» **TEXT SHOWN**:

┄┄┄┄┄┄

To get my four daughters aquainted with dogs, we purchased an english bulldog 6 months ago. They have done well with adjusting to a dog in our family. They love Daisy. 

I am not a fan of the dog. I have been unsucessful in training the dog in any way. She is about 30% housetrained. If we are prompt, she will go outside. If we hesitated after feeding or just random times in the evening, she will go in the house. She does not respond well to commands, even though I have spent time traing her to commands such as Come, sit, stay. 

I am Hijacking my own post. Dont get me started on the bully, on with the post. 

I am aware of the origin of the bull mastiff and so, I want to avoid then if are very similar to the bully. 

However, I want to hear from owners/ breeders who can speak to their temperment and intellect. Are they trainable. Will they respond well to training. 

Same with regards to the english mastiff. 

What are the stricking differences? 

Which would you pick and why? 

Thanks in advance for everyones time and thoughts.


----------



## Keechak (Aug 10, 2008)

none of the mastiff breeds are high on the trainability list, but most are high on the snuggly list

Bull Mastiffs are smaller than English mastiffs. both are heartbreaker breeds (live avery short life)


----------



## Inga (Jun 16, 2007)

Keechak said:


> none of the mastiff breeds are high on the trainability list, but most are high on the snuggly list
> 
> Bull Mastiffs are smaller than English mastiffs. both are heartbreaker breeds (live avery short life)


I agree with what Keechak said here. Mind you I absolutely LOVE both of these breeds. I prefer the Bull Mastiff as it is slightly more agile and athletic. Neither will be like a Lab in anyway. Labs are bred to work "with" you and Mastiff's and Bull Mastiff's were bred to be able to work alone. This is not to say that they are not trainable it is just that they are different. You would be less likely to see either of these breeds winning the high points at an obedience trial. Not because they are less intelligent either. They are just different. They have a "Why should I do that?" way of thinking vs. "Would you like me to do that for you?" type of thinking of the Lab. If that makes any sense?
As far as training your Bull dog, I am surprised you are having a hard time with him. Set up a tight schedule and stick to it. If your dog is not yet reliable, I would take away any and all unsupervised time until you are certain that the job is done. Do you crate your dog? Are you intending to get a second dog or re-home the dog you currently have?


----------



## cooksomerice (Jul 1, 2009)

I am crating out bully at night. During the day, she spends much of the day on our porch, with many short breaks inside. We walk her out to pee before coming inside for breaks from the heat. We have a sitter with our children who knows what's going on.

We care for her and are growing closer to her in spite of the trouble we have had adjusting to her differences.

We do not have any plans to rehome her or whatever.

I do plan on bringing a new breed into our family and hope that, if anything, it might help her learn and pick up some skilz.

Good to know regarding the comments above. Thanks.
I do realize that the bullmasiff is more agile and athletic than the english.
But I guess I have to come to grips with the fact that both breeds are not going to be as obiedient and willing to learn as the lab.

have to decide if I am have the patience and ability to adapt.


----------



## Dakota Spirit (Jul 31, 2007)

cooksomerice said:


> I am not a fan of the dog. I have been unsucessful in training the dog in any way. She is about 30% housetrained. If we are prompt, she will go outside. If we hesitated after feeding or just random times in the evening, she will go in the house. She does not respond well to commands, even though I have spent time traing her to commands such as Come, sit, stay.

┄┄┄┄┄┄

» **RECORDED DATA**:
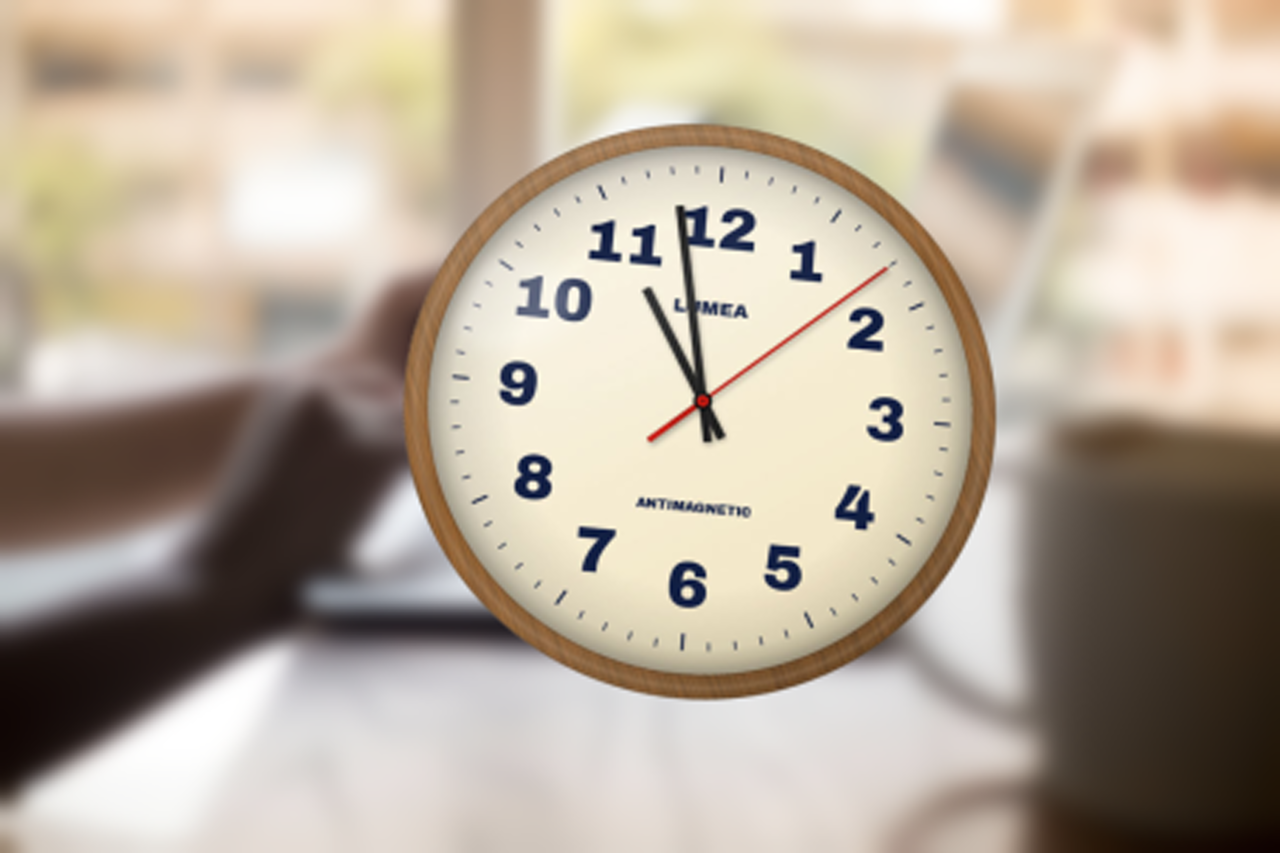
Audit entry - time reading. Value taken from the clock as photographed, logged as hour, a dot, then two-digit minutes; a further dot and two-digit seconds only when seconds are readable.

┄┄┄┄┄┄

» **TASK DIRECTIONS**:
How would you put this sentence from the dog-breed thread above into Spanish: "Set up a tight schedule and stick to it."

» **RESULT**:
Establece un horario estricto y cúmplelo.